Study questions →
a: From the article on the Princeton mushroom facilities, list the operations that the quoted press release says will be housed on the property when construction is complete.
b: Please continue the article on the Princeton mushroom facilities from its final paragraph.
-- Selected extract follows --
Two research facilities are being constructed in Princeton’s industrial park. (Optimi Health photo)

Two research facilities are being constructed in Princeton’s industrial park. (Optimi Health photo)

Princeton set to grow ‘magic’ mushrooms

Research and development will take place at B.C. Green Pharmaceuticals

Princeton’s B.C. Green Pharmaceutical medical marijuana compound is getting a bit of magic.

It was announced earlier this month that two research facilities, on adjoining property to the established cannabis plant, will explore and promote the potential health benefits of what most people would call ‘magic’ mushrooms.

“Welcome to business-friendly and environmentally conscious Princeton, British Columbia. Optimi Health will cultivate, extract, process, package and ship the finest strains of functional mushrooms from it’s two purpose-built, GMP-capable facilities,” states Optimi’s website.

Brian Safarik is part owner of B.C. Green, and also the chief operating officer and a director of Optimi Health.

He was unavailable for an interview, as the Spotlight went to press.

Optimi recently completed a successful $20.7 million initial public offering.

“(There is) continued construction and build-out of its dual facility (combined 20,000 sq. ft.) operations in Princeton, British Columbia. Upon completion, integrated cultivation, advanced agronomy, genomic research, processing, manufacturing, and laboratory services will be housed on the property which includes additional space for expansion,” stated a press release.
-- Selected extract concluded --
-- Record excerpts follows --
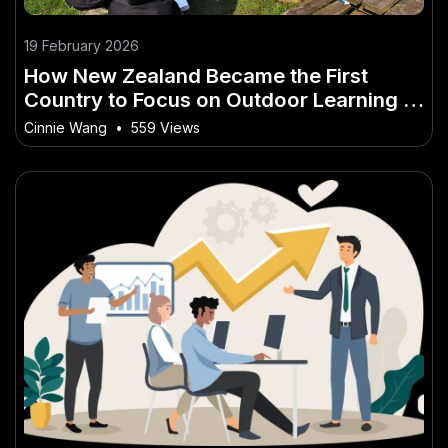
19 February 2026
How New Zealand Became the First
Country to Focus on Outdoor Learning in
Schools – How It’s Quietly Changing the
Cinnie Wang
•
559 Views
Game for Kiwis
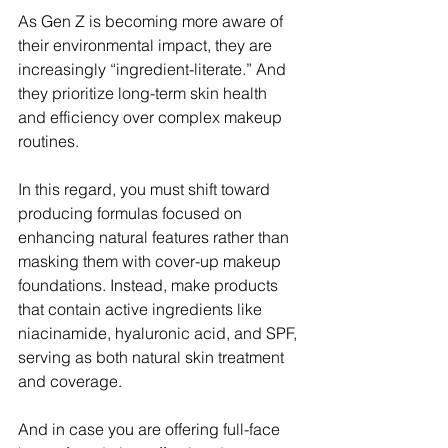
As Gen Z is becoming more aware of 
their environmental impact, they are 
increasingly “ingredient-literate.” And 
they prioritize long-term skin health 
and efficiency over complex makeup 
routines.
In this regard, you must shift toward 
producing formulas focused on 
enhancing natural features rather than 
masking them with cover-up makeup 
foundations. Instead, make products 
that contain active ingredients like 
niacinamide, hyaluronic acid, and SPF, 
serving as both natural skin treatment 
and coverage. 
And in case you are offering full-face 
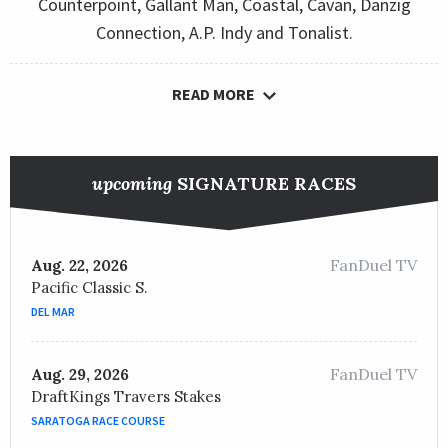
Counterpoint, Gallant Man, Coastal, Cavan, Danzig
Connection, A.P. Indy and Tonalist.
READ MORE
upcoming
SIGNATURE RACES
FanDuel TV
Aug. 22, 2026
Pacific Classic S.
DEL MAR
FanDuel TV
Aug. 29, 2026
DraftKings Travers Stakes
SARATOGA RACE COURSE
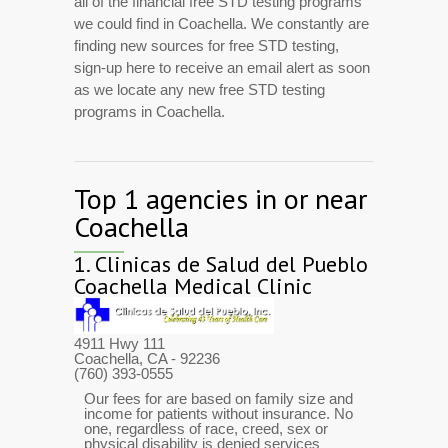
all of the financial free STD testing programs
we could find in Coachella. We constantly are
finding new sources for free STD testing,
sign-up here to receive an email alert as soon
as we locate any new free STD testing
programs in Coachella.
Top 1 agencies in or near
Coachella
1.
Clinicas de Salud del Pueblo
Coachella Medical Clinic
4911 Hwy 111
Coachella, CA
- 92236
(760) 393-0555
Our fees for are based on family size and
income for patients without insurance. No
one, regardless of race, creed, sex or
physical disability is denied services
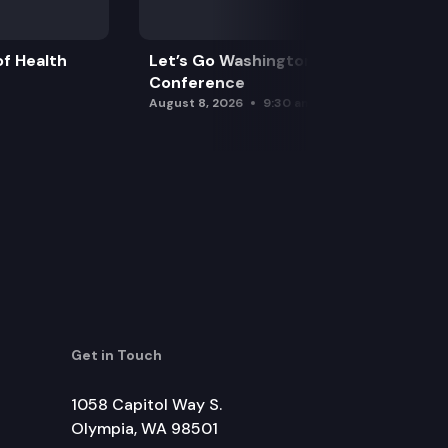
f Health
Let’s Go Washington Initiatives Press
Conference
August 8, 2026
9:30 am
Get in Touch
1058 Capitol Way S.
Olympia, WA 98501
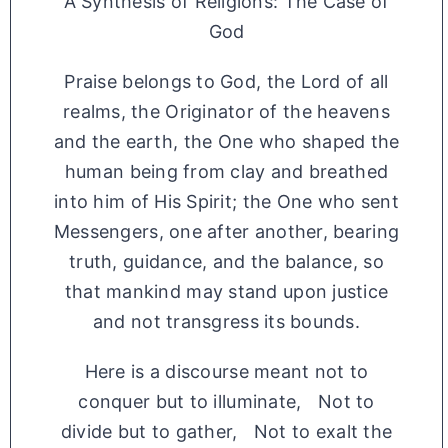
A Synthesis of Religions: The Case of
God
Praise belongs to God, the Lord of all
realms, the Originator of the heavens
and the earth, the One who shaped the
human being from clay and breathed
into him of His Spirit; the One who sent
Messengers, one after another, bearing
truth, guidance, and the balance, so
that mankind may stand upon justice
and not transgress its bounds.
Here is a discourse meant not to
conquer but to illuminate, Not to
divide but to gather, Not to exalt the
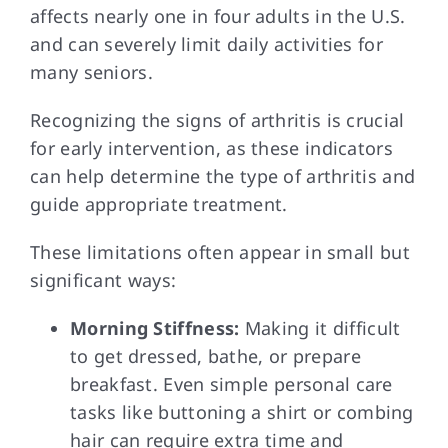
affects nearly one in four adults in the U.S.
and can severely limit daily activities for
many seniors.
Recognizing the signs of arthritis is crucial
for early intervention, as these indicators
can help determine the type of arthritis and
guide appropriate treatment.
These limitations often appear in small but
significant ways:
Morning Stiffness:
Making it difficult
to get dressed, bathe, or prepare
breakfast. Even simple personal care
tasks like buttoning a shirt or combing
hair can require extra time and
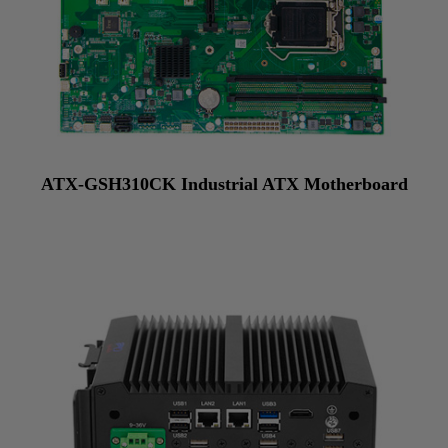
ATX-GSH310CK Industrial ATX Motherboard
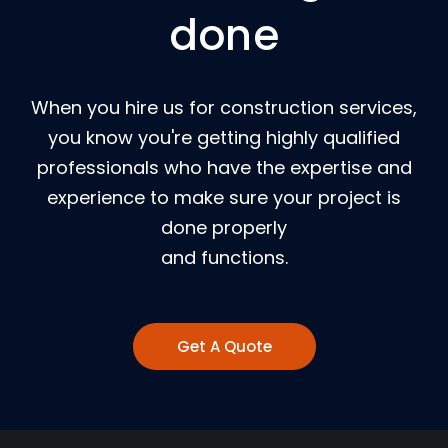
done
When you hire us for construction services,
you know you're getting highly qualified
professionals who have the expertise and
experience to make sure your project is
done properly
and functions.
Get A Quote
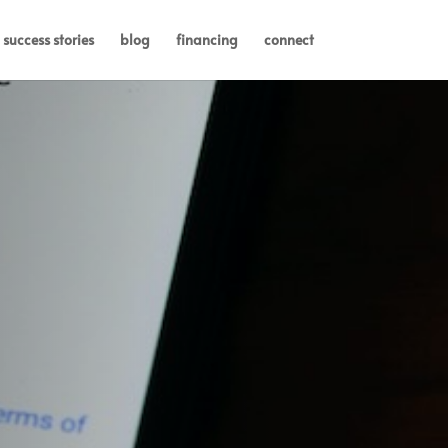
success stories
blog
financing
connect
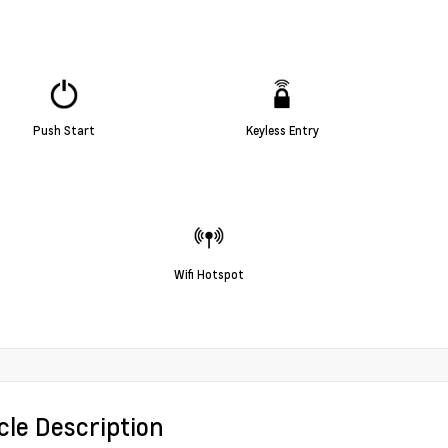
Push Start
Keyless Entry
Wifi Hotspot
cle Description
-- Record excerpts concluded --
Answers by item →
a: Integrated cultivation, advanced agronomy, genomic research, processing, manufacturing, laboratory services

b:
Mushrooms are being viewed as an alternative therapy to treat depression, anxiety, dementia and PTSD.

Related: ‘I’ve been able to be happy and anxiety-free’: B.C. woman pilots ‘magic mushroom’ therapy

Princeton’s economic development director Gary Schatz said he is thrilled with Optimi’s direction.

“I think it’s pretty phenomenal,” he said, noting the industry represents significant diversification for the local economy.

BC Green purchased property in Princeton’s industrial park in August 2018.

Mayor Spencer Coyne said the idea that research and production originating in Princeton could help millions of struggling people is heartwarming.

“I just think that is amazing,” Coyne said.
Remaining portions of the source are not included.